Artikel 16. Applicable law. Competent court



 

1.

The legal relationship between depositary receipt holders or former depositary receipt holders on the one hand and the foundation and/or the third party referred to in article 2 on the other shall be the governed in its entirety by the laws of the Netherlands.

 

2.

Any disputes arising in connection with or as a consequence of these trust conditions shall be brought in the first instance before the competent court in Amsterdam.

Artikel 17. Accession to Trust Conditions



Solely the transfer of shares in exchange for the issuance of depositary receipts shall bound those by whom or on whose behalf such transfer occurs and successive acquirers of depositary receipts to the provisions of these trust conditions and any subsequent amendments thereto.

Artikel 18. Exclusion of liability



The foundation shall not be liable for loss or damage sustained as a consequence of any action relating to the administration, nor for individuals or institutions whose services it has employed in good faith

Artikel19.



Copies of the trust conditions shall be available free of charge from the foundation and at a place in Amsterdam to be announced in the manner prescribed in article 6, paragraph 1, and shall be available for inspection by depositary receipt holders there and at the office of the third party referred to article 2.
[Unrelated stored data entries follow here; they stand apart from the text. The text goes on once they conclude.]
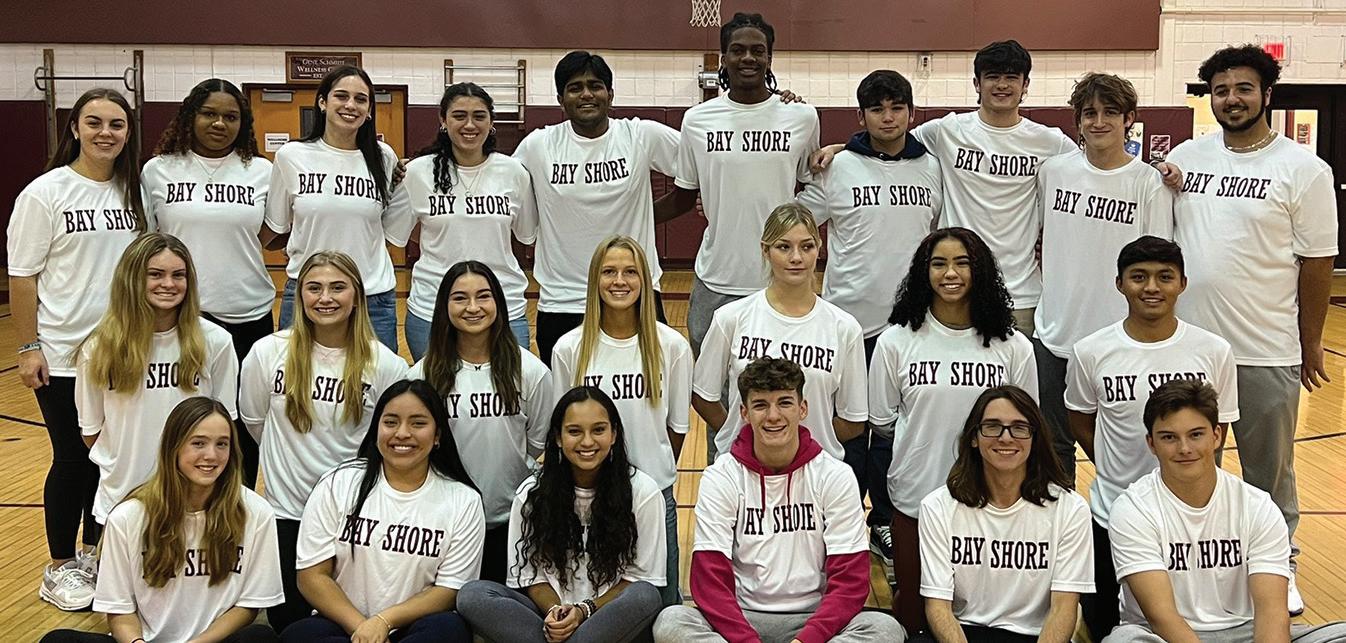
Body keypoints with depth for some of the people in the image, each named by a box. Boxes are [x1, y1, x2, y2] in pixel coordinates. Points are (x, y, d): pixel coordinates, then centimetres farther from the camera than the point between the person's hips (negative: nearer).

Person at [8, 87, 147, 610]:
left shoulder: (133, 192, 5)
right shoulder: (45, 193, -8)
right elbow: (22, 276, -7)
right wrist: (28, 347, -11)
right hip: (63, 352, -4)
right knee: (73, 458, 3)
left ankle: (95, 552, 29)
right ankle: (60, 568, 19)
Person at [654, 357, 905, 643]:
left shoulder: (836, 476, -1)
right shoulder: (719, 479, -2)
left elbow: (850, 580, -6)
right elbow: (709, 580, -9)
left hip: (814, 620, 0)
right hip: (740, 619, 0)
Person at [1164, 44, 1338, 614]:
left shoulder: (1303, 169, -6)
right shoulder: (1184, 157, 3)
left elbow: (1316, 262, -3)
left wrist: (1311, 346, -1)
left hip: (1266, 352, -3)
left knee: (1268, 471, 11)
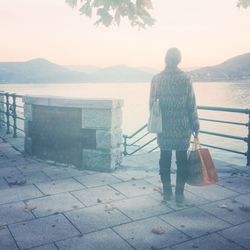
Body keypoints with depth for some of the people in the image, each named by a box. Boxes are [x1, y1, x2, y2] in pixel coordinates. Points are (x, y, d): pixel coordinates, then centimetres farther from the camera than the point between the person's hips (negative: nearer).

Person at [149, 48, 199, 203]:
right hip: (182, 126, -1)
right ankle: (179, 193, 12)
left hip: (163, 126, 1)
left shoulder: (156, 79, -2)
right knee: (182, 159, 8)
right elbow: (192, 105, -4)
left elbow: (152, 103, 1)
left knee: (165, 158, 11)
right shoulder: (185, 79, -5)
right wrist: (195, 126, 5)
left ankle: (167, 192, 18)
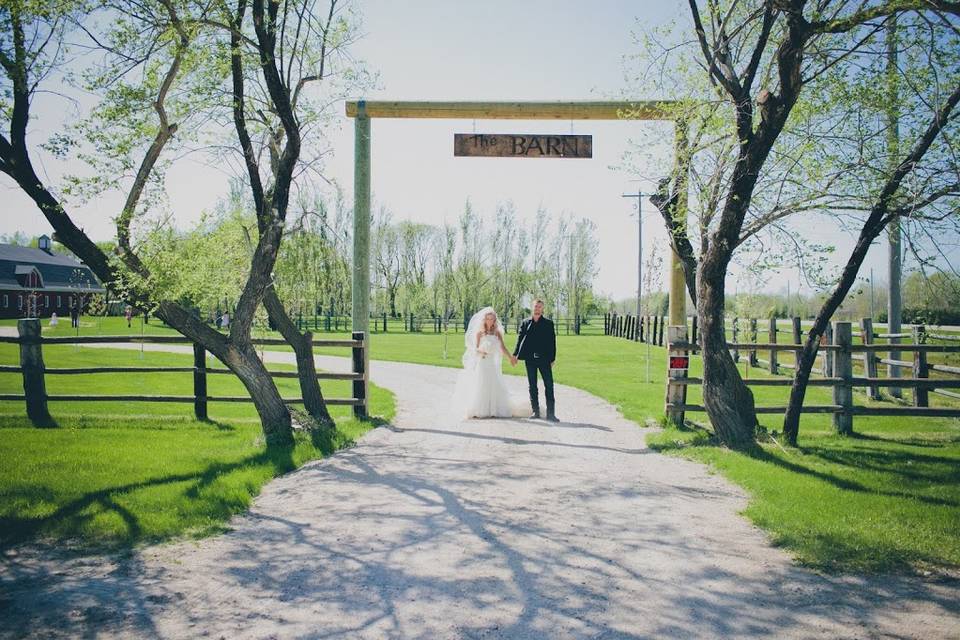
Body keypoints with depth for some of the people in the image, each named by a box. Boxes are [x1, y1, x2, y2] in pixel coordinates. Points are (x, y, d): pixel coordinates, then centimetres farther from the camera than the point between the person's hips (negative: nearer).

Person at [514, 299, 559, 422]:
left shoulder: (548, 323, 5)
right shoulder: (525, 323, 9)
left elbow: (552, 342, 3)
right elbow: (520, 338, 7)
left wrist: (552, 359, -1)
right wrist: (515, 354, -2)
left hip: (544, 359, -2)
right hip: (530, 359, 2)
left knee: (549, 385, -5)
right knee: (532, 386, 7)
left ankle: (550, 413, -2)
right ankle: (535, 411, 16)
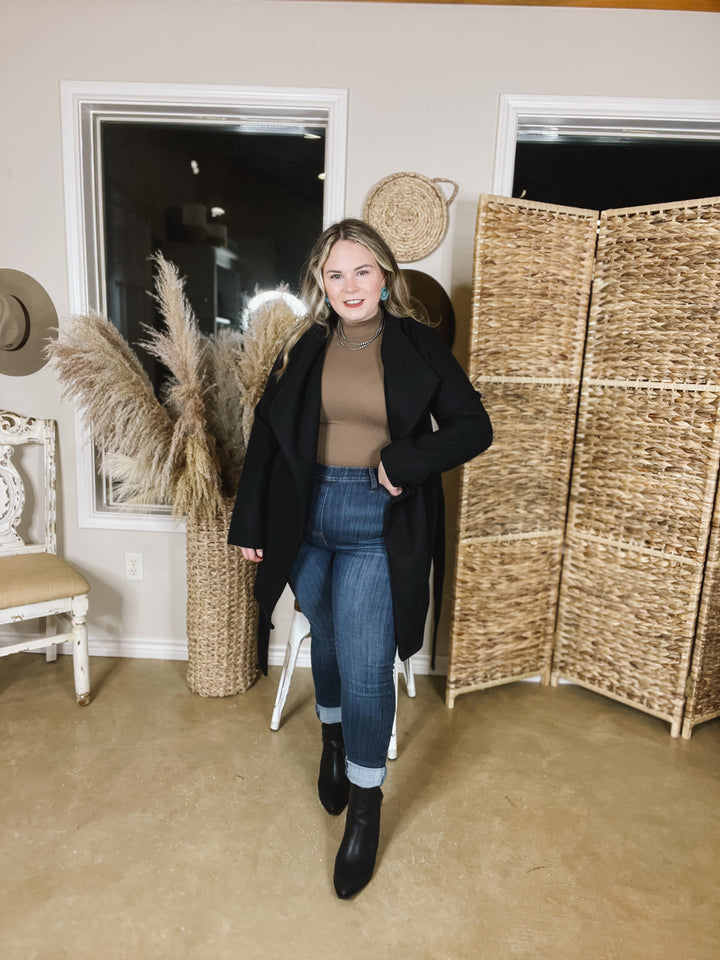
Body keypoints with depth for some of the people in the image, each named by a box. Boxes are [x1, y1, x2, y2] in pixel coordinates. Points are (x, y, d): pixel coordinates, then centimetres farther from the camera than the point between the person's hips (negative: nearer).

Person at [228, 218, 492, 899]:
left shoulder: (417, 345, -1)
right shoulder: (304, 347, 5)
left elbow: (473, 427, -2)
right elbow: (267, 435, 6)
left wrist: (403, 462, -16)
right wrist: (249, 522, 4)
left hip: (377, 524, -3)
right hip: (307, 514, 3)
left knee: (366, 667, -2)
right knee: (326, 639, 20)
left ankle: (365, 805, 20)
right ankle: (333, 740, 47)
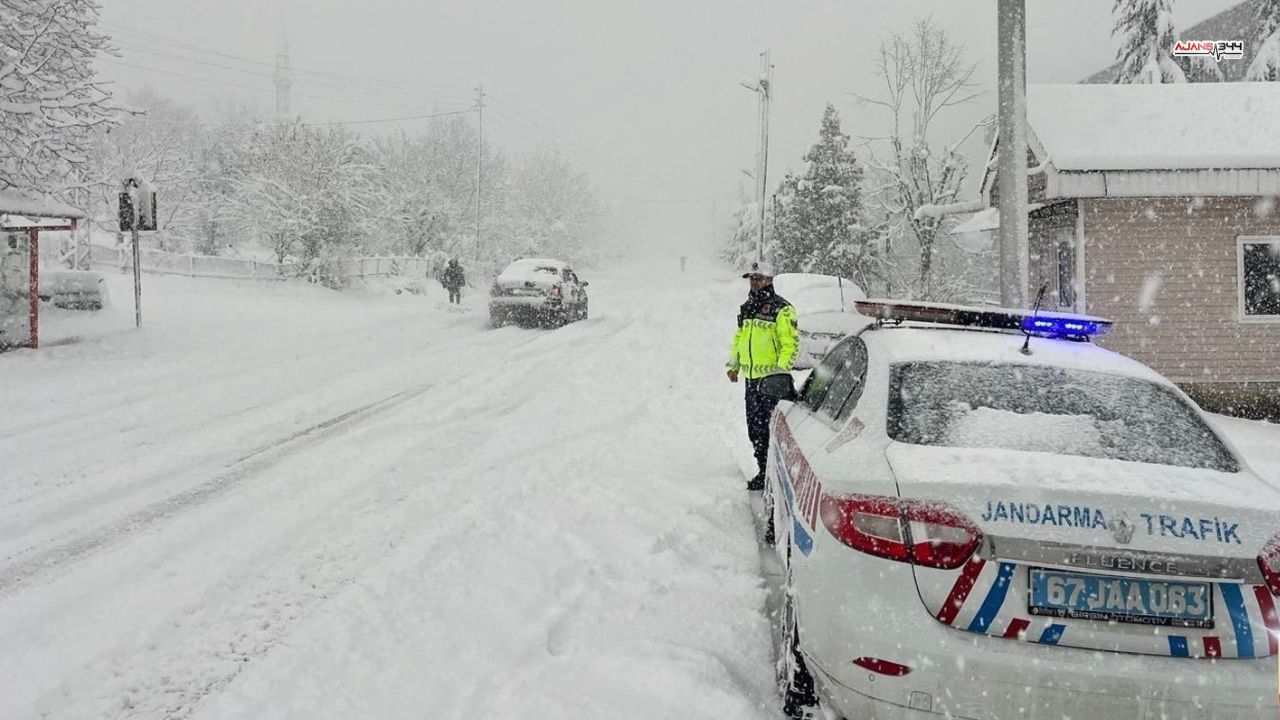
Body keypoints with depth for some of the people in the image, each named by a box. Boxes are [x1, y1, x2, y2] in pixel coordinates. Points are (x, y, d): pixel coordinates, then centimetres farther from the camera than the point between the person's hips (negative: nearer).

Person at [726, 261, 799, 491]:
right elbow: (739, 337, 26)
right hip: (751, 378, 8)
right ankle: (764, 471, 21)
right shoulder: (746, 308, 16)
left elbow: (791, 342, -12)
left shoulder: (781, 309, -8)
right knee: (755, 429, 12)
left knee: (773, 427, -8)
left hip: (772, 378, -8)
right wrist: (734, 364, 20)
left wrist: (781, 369, -19)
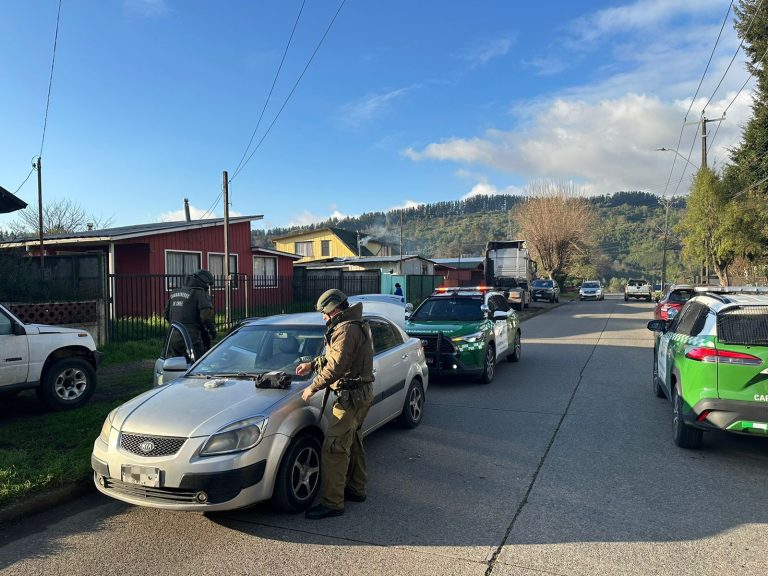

Artikel 20. CF certificates



 

1.

Bearer depositary receipts for which certificates have been issued in the form of a body with a dividend sheet which does not consist of separate dividend coupons and a talon (CF certificates) and which are in the possession of a party other than Necigef may be exchanged for bearer depositary receipts which are embodied in a global depositary receipt as referred to in article 2.

 

2.

The foundation shall charge a fee for exchanges as referred to above.

 

3.

The holder of a bearer depositary receipt in the form of a CF certificate which is in the possession of a party other than Necigef may not exercise any of the rights attaching to that depositary receipt with respect to the foundation until the exchange referred to in this article has taken place.